_Records from a data collection_
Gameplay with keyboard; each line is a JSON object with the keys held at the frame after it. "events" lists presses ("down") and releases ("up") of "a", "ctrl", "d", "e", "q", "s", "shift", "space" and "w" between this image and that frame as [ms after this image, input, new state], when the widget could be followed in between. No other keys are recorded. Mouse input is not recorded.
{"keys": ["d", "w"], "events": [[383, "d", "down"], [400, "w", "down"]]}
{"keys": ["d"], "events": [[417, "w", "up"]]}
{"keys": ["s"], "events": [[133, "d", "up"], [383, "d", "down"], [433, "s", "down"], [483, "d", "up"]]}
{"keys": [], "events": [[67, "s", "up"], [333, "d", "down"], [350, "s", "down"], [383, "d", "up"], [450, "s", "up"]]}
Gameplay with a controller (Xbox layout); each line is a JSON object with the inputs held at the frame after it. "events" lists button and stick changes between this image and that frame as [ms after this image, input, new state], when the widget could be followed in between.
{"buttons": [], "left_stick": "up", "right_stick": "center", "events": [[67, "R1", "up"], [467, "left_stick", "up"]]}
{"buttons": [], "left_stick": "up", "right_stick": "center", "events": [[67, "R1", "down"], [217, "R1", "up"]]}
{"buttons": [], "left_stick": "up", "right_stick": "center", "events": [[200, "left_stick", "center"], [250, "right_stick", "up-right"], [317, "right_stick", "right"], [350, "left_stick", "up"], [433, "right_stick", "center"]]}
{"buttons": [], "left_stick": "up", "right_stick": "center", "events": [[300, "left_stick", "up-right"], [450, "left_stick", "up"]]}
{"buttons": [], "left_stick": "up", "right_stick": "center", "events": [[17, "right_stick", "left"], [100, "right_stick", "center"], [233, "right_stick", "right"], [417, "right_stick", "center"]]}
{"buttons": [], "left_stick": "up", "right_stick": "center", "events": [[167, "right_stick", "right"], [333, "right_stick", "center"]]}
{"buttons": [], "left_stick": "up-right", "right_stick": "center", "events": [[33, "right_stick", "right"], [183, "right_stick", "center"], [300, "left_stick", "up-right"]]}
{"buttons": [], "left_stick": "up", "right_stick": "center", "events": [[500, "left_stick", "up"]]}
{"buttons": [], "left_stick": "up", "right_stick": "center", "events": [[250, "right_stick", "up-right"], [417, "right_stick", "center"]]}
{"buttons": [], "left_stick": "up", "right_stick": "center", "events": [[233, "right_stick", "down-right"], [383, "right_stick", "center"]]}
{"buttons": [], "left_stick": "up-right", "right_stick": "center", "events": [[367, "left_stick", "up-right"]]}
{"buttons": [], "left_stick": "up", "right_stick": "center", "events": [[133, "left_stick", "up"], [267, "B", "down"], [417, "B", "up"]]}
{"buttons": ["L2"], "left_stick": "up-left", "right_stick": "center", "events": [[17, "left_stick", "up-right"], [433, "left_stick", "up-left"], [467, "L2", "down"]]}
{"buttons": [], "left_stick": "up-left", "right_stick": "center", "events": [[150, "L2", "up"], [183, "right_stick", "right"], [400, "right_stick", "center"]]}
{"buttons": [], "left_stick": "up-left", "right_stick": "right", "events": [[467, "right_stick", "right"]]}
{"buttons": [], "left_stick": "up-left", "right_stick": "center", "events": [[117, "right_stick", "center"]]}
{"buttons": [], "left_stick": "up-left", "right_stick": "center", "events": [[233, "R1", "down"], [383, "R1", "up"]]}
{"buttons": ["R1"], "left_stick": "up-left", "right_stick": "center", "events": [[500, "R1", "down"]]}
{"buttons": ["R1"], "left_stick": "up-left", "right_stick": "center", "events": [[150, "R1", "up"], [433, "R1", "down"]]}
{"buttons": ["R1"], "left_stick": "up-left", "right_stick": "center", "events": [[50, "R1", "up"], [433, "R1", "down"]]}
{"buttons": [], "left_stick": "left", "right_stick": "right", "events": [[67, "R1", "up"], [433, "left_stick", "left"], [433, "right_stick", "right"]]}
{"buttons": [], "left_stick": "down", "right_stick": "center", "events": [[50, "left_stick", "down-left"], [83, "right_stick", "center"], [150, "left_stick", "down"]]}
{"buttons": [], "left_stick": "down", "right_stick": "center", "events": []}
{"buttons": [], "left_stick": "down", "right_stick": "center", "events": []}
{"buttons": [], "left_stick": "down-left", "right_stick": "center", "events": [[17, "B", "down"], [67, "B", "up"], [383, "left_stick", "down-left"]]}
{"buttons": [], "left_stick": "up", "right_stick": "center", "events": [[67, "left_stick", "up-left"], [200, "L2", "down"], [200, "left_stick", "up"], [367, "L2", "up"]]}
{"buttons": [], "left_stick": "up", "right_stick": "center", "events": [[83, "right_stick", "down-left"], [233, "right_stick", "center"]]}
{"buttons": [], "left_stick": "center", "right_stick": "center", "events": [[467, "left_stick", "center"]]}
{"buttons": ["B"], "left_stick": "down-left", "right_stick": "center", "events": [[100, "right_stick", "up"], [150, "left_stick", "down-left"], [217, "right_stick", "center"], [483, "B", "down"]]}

_Required work_
Your reply should be only the number of lines in the records above that include "keys".

_Solved problem_
5